Дальнейшее, по воспоминаниям Аспиза, — оживший приключенческий роман. Вернувшись из Севастополя поздним вечером, Александр Иванович не мог уснуть и встретил таких же бессонных и озабоченных Аспиза и библиотекаршу Левенсон.
«Мы сообщили ему, — рассказал Аспиз, — что у нас находятся спасшиеся матросы, и повели его к ним. Я не могу найти слов для описания сцены, как он приветствовал их, жал руки, говорил что-то ободряющее, значительное, сердечное... Хорошо помню слова Куприна, когда мы вышли с ним в другую комнату:
— Какие люди! — говорил он с удивлением и восхищением. — Над ними витает смерть, а они думают только о судьбе Шмидта!»[179]. (Шмидт к этому времени уже находился под арестом на броненосце «Ростислав».)
Сам Куприн описал эту сцену в рассказе «Гусеница», говоря о себе в третьем лице. Некий живущий в Балаклаве писатель на него похож: «Явился, черт его знает откуда, весь в рыбьей чешуе, но с водкой, с колбасой, с таранью и с жареной камбалой. И грубый какой! “Нечего, говорит, вам здесь петрушку валять. Ну-ка, ребятушки, тяпнем после трудов праведных”. Кто-то было захотел возмутиться: “Позорно в дни таких великих событий думать о пьянстве”. Но если бы вы только видели, как они накинулись на еду и с каким наслаждением пили водку».

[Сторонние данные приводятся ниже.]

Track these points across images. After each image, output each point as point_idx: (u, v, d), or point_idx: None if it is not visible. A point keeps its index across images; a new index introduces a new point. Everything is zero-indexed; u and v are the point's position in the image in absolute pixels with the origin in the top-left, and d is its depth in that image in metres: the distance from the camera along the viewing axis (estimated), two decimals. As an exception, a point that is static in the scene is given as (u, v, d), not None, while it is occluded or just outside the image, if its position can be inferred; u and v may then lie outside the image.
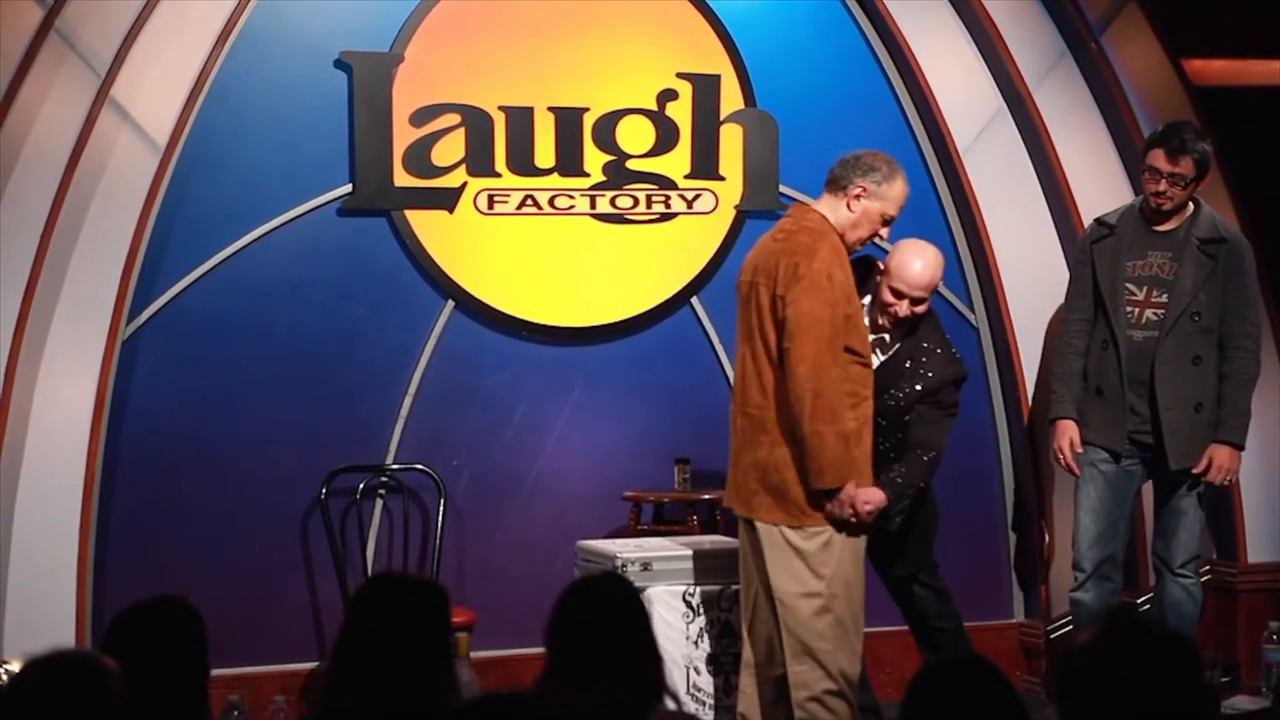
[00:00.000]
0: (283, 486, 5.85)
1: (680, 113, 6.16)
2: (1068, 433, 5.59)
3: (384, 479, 5.96)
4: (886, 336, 5.18)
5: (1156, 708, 2.38)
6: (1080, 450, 5.57)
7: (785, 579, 4.83)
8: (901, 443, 5.14)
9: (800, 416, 4.71)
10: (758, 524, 4.88)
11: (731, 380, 5.29)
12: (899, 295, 5.10)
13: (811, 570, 4.80)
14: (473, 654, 5.71)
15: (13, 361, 5.34)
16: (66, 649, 2.61)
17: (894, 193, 4.92)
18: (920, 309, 5.14)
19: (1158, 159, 5.41)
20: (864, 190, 4.88)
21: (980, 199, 6.29)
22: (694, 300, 6.21)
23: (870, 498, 4.80)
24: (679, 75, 6.15)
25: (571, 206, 6.07)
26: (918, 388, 5.14)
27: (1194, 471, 5.44)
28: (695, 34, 6.17)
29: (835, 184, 4.93)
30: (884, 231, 5.04)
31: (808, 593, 4.80)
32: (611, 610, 3.25)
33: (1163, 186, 5.41)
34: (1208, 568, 6.09)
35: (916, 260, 5.12)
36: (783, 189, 6.20)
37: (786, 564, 4.82)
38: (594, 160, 6.07)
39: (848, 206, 4.89)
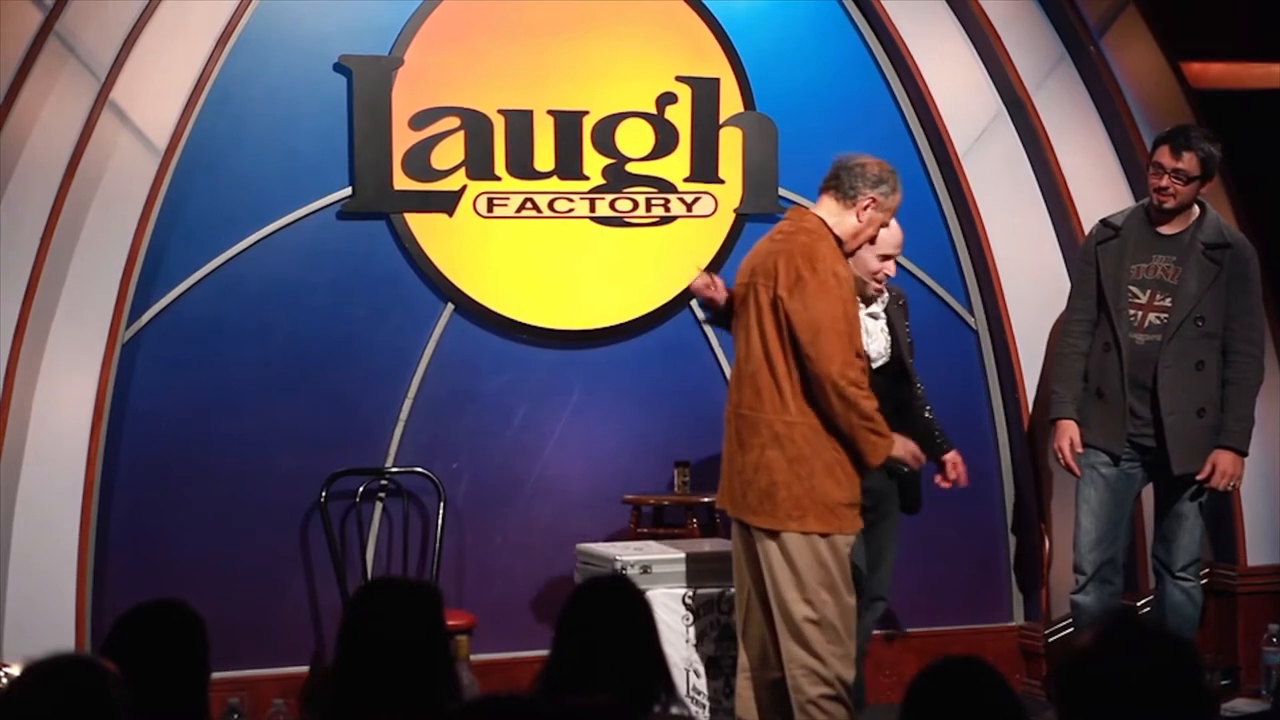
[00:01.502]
0: (282, 489, 5.85)
1: (679, 116, 6.16)
2: (1068, 433, 5.59)
3: (384, 482, 5.96)
4: (877, 306, 5.36)
5: (1156, 710, 2.38)
6: (1080, 450, 5.57)
7: (777, 583, 4.83)
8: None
9: (838, 413, 4.76)
10: (751, 526, 4.89)
11: (730, 383, 5.29)
12: (886, 258, 5.23)
13: (801, 574, 4.80)
14: (473, 657, 5.71)
15: (13, 364, 5.34)
16: (66, 652, 2.60)
17: (895, 203, 5.02)
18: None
19: (1162, 154, 5.42)
20: (873, 201, 4.94)
21: (979, 202, 6.30)
22: (693, 303, 6.20)
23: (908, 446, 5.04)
24: (678, 78, 6.16)
25: (571, 210, 6.08)
26: (909, 342, 5.44)
27: (1197, 478, 5.44)
28: (694, 37, 6.17)
29: (841, 192, 4.95)
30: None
31: (799, 597, 4.80)
32: (616, 612, 3.26)
33: (1165, 182, 5.42)
34: (1207, 570, 6.09)
35: (892, 225, 5.19)
36: (782, 192, 6.20)
37: (778, 568, 4.82)
38: (593, 163, 6.08)
39: (856, 216, 4.94)
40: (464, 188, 5.97)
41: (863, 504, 4.98)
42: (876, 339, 5.31)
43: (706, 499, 5.95)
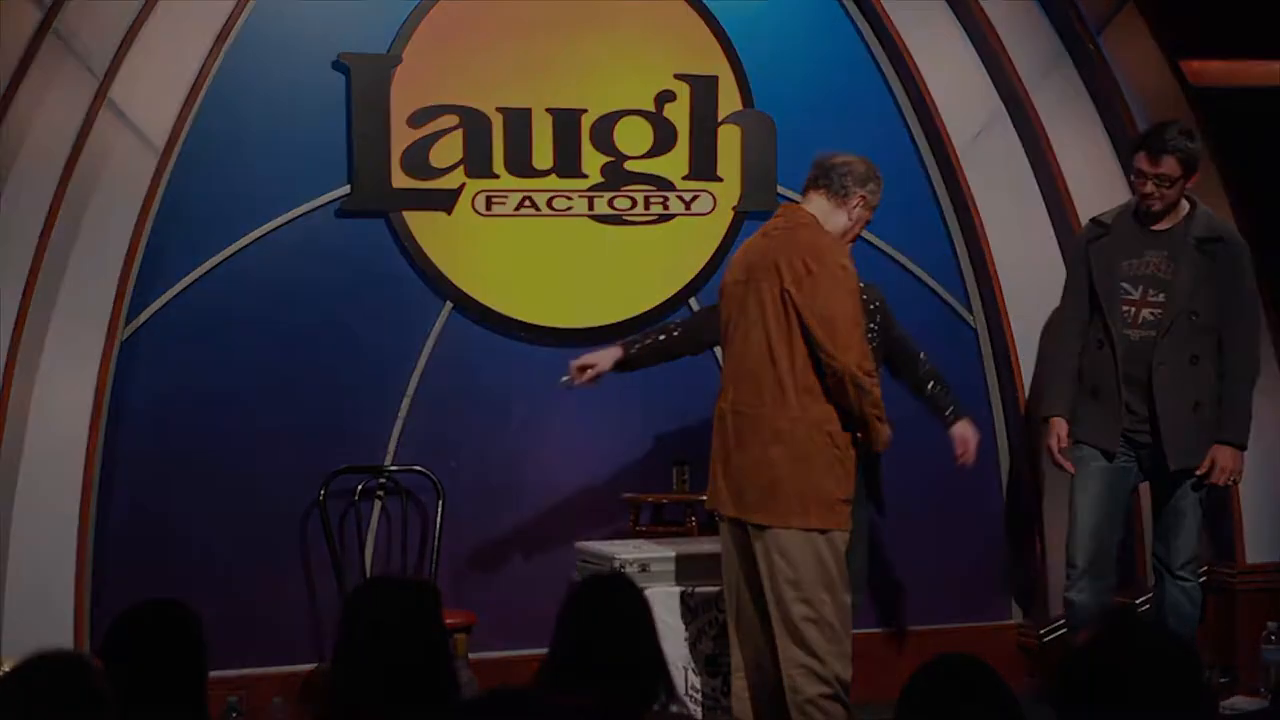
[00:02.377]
0: (281, 487, 5.85)
1: (678, 114, 6.16)
2: (1056, 430, 5.59)
3: (383, 480, 5.96)
4: None
5: (1155, 708, 2.38)
6: (1065, 445, 5.56)
7: (775, 581, 4.82)
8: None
9: (853, 402, 4.80)
10: (748, 526, 4.88)
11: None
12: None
13: (800, 572, 4.80)
14: (471, 655, 5.71)
15: (12, 361, 5.34)
16: (52, 649, 2.60)
17: (878, 200, 5.06)
18: None
19: (1141, 161, 5.41)
20: (862, 199, 5.00)
21: (978, 200, 6.29)
22: (692, 301, 6.21)
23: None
24: (677, 76, 6.15)
25: (569, 208, 6.07)
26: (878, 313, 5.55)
27: (1197, 473, 5.44)
28: (693, 35, 6.17)
29: (832, 190, 4.97)
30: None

Спасшихся матросов нужно было где-то спрятать, а потом уже «товарищи» собирались их вывозить по поддельным паспортам. Задача не из легких. Даже если переодеть матросов, то как вывести из Балаклавы? Единственная дорога, на которой по ночам всегда дежурит городовой («по слухам, служивший в тайной политической полиции»), проходит мимо дома пристава Цемко. И потом матроса, даже переодетого, сразу выдадут походка и рост. К тому же в Балаклаве не бывает в ноябре посторонних: все друг друга знают.
Писатель из рассказа «Гусеница» не растерялся: городового он засадил пить и играть в домино с Колей Констанди, а Цемко взял на себя: «...пойду к приставу и буду всю ночь слушать его вранье, как он был на Кавказе джигитом. Он, дурак, думает, что я все это в газетах опишу».
Аспиз добавлял подробности:
«Куприн предложил план: я должен был пойти вперед, как бы прогуливаясь, и таким образом показать путь матросам. Сам он пошел “занимать” полицейских... Когда я проходил мимо участка, я слышал голос Александра Ивановича и хохот городовых, которым он что-то рассказывал и выкидывал разные штуки, притворившись пьяным.
План удался. Через несколько минут вся группа вышла на Ялтинское шоссе, и к ней присоединился Куприн. Я вернулся домой, а Куприн повел их степью в Чоргунь и благополучно доставил в условленное место»[180].
В деревне Чоргунь было имение композитора П. И. Бларамберга и барона А. К. Врангеля, которые согласились разместить матросов у себя под видом рабочих виноградника. Никто из них не был арестован.